Sebuah tawa kecil lepas dari balik masker. Garis-garis melembut di sudut mata Kakashi yang terlihat dansesaatpria yang lebih muda jatuh ke dalam aliran nostalgia yang menghanyutkan sebelum menjawab pertanyaan Teuchi.

"Aku kalah taruhan."


Fin.


Glossary:

Kyūseishu: Saviour/Penyelamat
*Mad World © Tears for Fears
**Dialog antara Minato-Kushina diambil dari Naruto chapter 504, halaman 1-3.
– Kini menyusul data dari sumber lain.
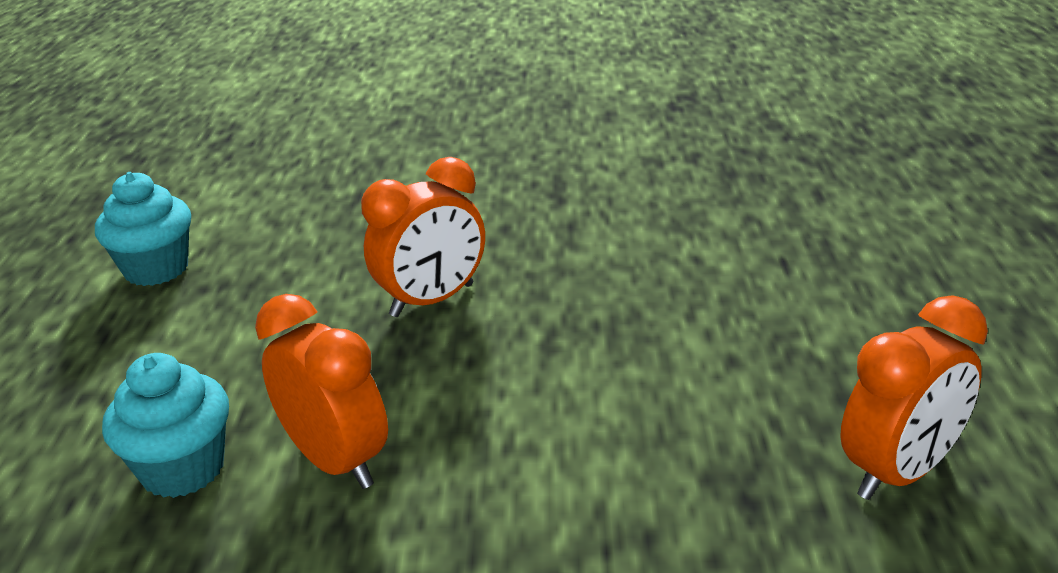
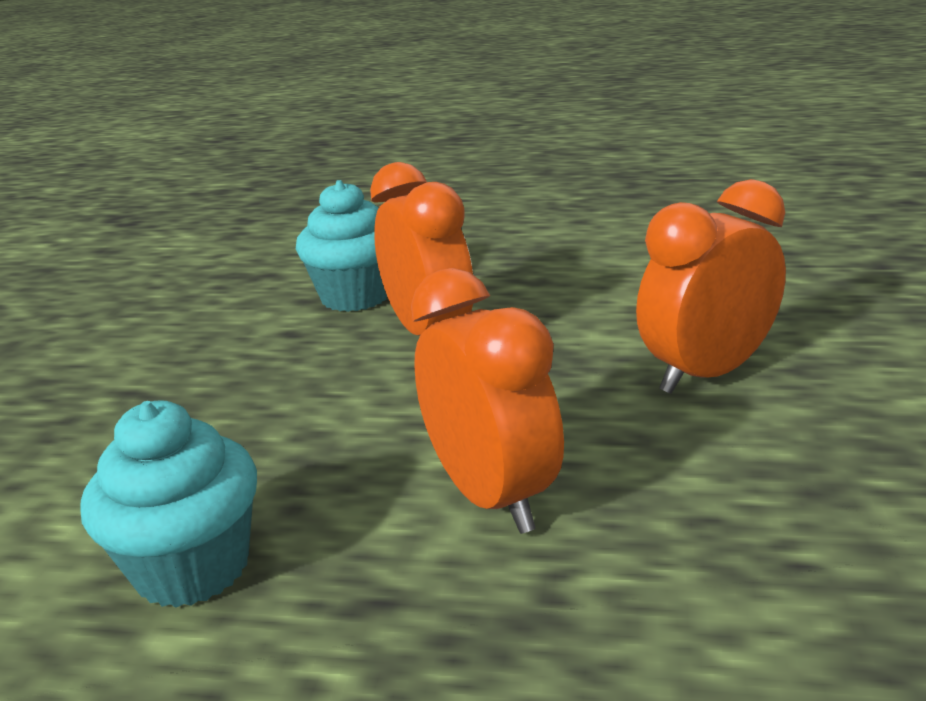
camera: 80 degrees left, 5 degrees down
(183, 469) = (723, 472): turquoise cupcake -> turquoise cupcake (355, 296)
(899, 472) = (712, 187): orange clock -> orange clock (491, 496)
A/N: Maaf, saya ngarang sendiri backstory buat Minato :D Fic yang terinspirasi dari lagunya Tears for Fears, Mad World, yang juga menjadi soundtrack salah satu film terkeren yang pernah dibuat, Donnie Darko. Buat yang suka psychological mindtrickery :P dengan sedikit sentuhan Sci-fi, silakan dicoba. Terima kasih banyak sudah bersedia membaca short fic ini!